Action item.
Write the entries below out again in full. Match every character.

====

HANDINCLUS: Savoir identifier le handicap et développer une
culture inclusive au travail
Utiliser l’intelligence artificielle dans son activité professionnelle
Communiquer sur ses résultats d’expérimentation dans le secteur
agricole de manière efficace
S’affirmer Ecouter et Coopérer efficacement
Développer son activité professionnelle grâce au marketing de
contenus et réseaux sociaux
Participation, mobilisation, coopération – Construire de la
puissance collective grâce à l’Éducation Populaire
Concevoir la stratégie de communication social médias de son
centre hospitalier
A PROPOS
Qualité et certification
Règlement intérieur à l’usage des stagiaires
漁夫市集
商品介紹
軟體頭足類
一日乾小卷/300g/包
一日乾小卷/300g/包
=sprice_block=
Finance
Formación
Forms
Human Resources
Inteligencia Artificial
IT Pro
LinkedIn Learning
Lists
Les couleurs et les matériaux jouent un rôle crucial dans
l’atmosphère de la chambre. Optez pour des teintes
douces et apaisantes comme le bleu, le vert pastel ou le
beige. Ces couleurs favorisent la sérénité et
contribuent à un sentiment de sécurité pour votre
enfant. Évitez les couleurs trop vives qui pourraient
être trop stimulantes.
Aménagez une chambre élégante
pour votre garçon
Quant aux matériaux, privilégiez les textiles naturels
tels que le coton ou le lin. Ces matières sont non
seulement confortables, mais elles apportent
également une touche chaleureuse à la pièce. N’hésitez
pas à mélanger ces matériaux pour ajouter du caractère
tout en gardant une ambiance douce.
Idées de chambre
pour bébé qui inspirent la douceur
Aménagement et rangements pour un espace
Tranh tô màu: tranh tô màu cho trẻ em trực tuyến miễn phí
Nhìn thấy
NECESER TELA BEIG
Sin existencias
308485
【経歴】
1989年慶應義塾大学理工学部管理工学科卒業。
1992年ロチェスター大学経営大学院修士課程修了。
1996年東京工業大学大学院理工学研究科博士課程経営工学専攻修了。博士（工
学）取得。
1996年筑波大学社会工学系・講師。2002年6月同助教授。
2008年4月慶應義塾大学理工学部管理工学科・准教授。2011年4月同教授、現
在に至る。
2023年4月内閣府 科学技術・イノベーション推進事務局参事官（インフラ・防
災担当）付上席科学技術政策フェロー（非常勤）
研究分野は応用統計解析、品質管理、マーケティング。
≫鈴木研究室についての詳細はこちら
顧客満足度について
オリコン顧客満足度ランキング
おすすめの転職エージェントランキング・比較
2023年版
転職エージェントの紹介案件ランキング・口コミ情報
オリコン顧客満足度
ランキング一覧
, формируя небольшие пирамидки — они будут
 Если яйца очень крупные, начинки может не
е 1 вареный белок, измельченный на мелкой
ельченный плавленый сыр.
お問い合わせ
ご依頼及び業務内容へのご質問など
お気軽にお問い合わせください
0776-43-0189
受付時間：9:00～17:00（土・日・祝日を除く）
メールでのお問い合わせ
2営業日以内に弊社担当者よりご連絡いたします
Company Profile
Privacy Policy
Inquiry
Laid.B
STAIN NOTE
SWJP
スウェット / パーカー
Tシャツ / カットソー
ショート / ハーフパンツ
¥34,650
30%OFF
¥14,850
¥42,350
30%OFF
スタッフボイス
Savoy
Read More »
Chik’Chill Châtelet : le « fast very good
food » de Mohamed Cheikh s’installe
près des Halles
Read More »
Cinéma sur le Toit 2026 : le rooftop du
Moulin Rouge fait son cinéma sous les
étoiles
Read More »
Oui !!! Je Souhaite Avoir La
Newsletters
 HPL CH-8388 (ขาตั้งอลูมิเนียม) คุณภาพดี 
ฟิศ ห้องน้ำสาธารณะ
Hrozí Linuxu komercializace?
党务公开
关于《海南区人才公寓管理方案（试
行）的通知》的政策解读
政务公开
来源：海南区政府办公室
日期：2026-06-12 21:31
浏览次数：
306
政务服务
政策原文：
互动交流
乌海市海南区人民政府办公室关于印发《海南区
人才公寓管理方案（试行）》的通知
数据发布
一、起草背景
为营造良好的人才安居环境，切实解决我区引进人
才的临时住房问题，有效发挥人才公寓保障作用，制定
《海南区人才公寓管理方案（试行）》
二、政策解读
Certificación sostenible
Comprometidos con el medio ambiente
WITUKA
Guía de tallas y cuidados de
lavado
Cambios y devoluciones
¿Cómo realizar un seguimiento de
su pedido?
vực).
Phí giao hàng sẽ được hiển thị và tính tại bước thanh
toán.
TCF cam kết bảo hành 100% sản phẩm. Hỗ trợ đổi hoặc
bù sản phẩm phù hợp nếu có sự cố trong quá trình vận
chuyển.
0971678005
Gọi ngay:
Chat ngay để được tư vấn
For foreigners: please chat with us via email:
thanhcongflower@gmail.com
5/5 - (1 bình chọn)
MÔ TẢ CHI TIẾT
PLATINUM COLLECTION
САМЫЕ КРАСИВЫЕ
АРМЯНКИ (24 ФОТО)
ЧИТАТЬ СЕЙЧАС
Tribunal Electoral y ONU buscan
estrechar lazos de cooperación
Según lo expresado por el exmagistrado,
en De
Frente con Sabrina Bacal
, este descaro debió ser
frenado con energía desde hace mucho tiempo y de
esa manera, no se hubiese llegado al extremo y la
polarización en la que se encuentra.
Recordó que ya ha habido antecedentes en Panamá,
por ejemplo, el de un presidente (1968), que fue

====

Response to this exercise.
HANDINCLUS: Savoir identifier le handicap et développer une
culture inclusive au travail
Utiliser l’intelligence artificielle dans son activité professionnelle
Communiquer sur ses résultats d’expérimentation dans le secteur
agricole de manière efficace
S’affirmer Ecouter et Coopérer efficacement
Développer son activité professionnelle grâce au marketing de
contenus et réseaux sociaux
Participation, mobilisation, coopération – Construire de la
puissance collective grâce à l’Éducation Populaire
Concevoir la stratégie de communication social médias de son
centre hospitalier
A PROPOS
Qualité et certification
Règlement intérieur à l’usage des stagiaires
漁夫市集
商品介紹
軟體頭足類
一日乾小卷/300g/包
一日乾小卷/300g/包
=sprice_block=
Finance
Formación
Forms
Human Resources
Inteligencia Artificial
IT Pro
LinkedIn Learning
Lists
Les couleurs et les matériaux jouent un rôle crucial dans
l’atmosphère de la chambre. Optez pour des teintes
douces et apaisantes comme le bleu, le vert pastel ou le
beige. Ces couleurs favorisent la sérénité et
contribuent à un sentiment de sécurité pour votre
enfant. Évitez les couleurs trop vives qui pourraient
être trop stimulantes.
Aménagez une chambre élégante
pour votre garçon
Quant aux matériaux, privilégiez les textiles naturels
tels que le coton ou le lin. Ces matières sont non
seulement confortables, mais elles apportent
également une touche chaleureuse à la pièce. N’hésitez
pas à mélanger ces matériaux pour ajouter du caractère
tout en gardant une ambiance douce.
Idées de chambre
pour bébé qui inspirent la douceur
Aménagement et rangements pour un espace
Tranh tô màu: tranh tô màu cho trẻ em trực tuyến miễn phí
Nhìn thấy
NECESER TELA BEIG
Sin existencias
308485
【経歴】
1989年慶應義塾大学理工学部管理工学科卒業。
1992年ロチェスター大学経営大学院修士課程修了。
1996年東京工業大学大学院理工学研究科博士課程経営工学専攻修了。博士（工
学）取得。
1996年筑波大学社会工学系・講師。2002年6月同助教授。
2008年4月慶應義塾大学理工学部管理工学科・准教授。2011年4月同教授、現
在に至る。
2023年4月内閣府 科学技術・イノベーション推進事務局参事官（インフラ・防
災担当）付上席科学技術政策フェロー（非常勤）
研究分野は応用統計解析、品質管理、マーケティング。
≫鈴木研究室についての詳細はこちら
顧客満足度について
オリコン顧客満足度ランキング
おすすめの転職エージェントランキング・比較
2023年版
転職エージェントの紹介案件ランキング・口コミ情報
オリコン顧客満足度
ランキング一覧
, формируя небольшие пирамидки — они будут
 Если яйца очень крупные, начинки может не
е 1 вареный белок, измельченный на мелкой
ельченный плавленый сыр.
お問い合わせ
ご依頼及び業務内容へのご質問など
お気軽にお問い合わせください
0776-43-0189
受付時間：9:00～17:00（土・日・祝日を除く）
メールでのお問い合わせ
2営業日以内に弊社担当者よりご連絡いたします
Company Profile
Privacy Policy
Inquiry
Laid.B
STAIN NOTE
SWJP
スウェット / パーカー
Tシャツ / カットソー
ショート / ハーフパンツ
¥34,650
30%OFF
¥14,850
¥42,350
30%OFF
スタッフボイス
Savoy
Read More »
Chik’Chill Châtelet : le « fast very good
food » de Mohamed Cheikh s’installe
près des Halles
Read More »
Cinéma sur le Toit 2026 : le rooftop du
Moulin Rouge fait son cinéma sous les
étoiles
Read More »
Oui !!! Je Souhaite Avoir La
Newsletters
 HPL CH-8388 (ขาตั้งอลูมิเนียม) คุณภาพดี 
ฟิศ ห้องน้ำสาธารณะ
Hrozí Linuxu komercializace?
党务公开
关于《海南区人才公寓管理方案（试
行）的通知》的政策解读
政务公开
来源：海南区政府办公室
日期：2026-06-12 21:31
浏览次数：
306
政务服务
政策原文：
互动交流
乌海市海南区人民政府办公室关于印发《海南区
人才公寓管理方案（试行）》的通知
数据发布
一、起草背景
为营造良好的人才安居环境，切实解决我区引进人
才的临时住房问题，有效发挥人才公寓保障作用，制定
《海南区人才公寓管理方案（试行）》
二、政策解读
Certificación sostenible
Comprometidos con el medio ambiente
WITUKA
Guía de tallas y cuidados de
lavado
Cambios y devoluciones
¿Cómo realizar un seguimiento de
su pedido?
vực).
Phí giao hàng sẽ được hiển thị và tính tại bước thanh
toán.
TCF cam kết bảo hành 100% sản phẩm. Hỗ trợ đổi hoặc
bù sản phẩm phù hợp nếu có sự cố trong quá trình vận
chuyển.
0971678005
Gọi ngay:
Chat ngay để được tư vấn
For foreigners: please chat with us via email:
thanhcongflower@gmail.com
5/5 - (1 bình chọn)
MÔ TẢ CHI TIẾT
PLATINUM COLLECTION
САМЫЕ КРАСИВЫЕ
АРМЯНКИ (24 ФОТО)
ЧИТАТЬ СЕЙЧАС
Tribunal Electoral y ONU buscan
estrechar lazos de cooperación
Según lo expresado por el exmagistrado,
en De
Frente con Sabrina Bacal
, este descaro debió ser
frenado con energía desde hace mucho tiempo y de
esa manera, no se hubiese llegado al extremo y la
polarización en la que se encuentra.
Recordó que ya ha habido antecedentes en Panamá,
por ejemplo, el de un presidente (1968), que fue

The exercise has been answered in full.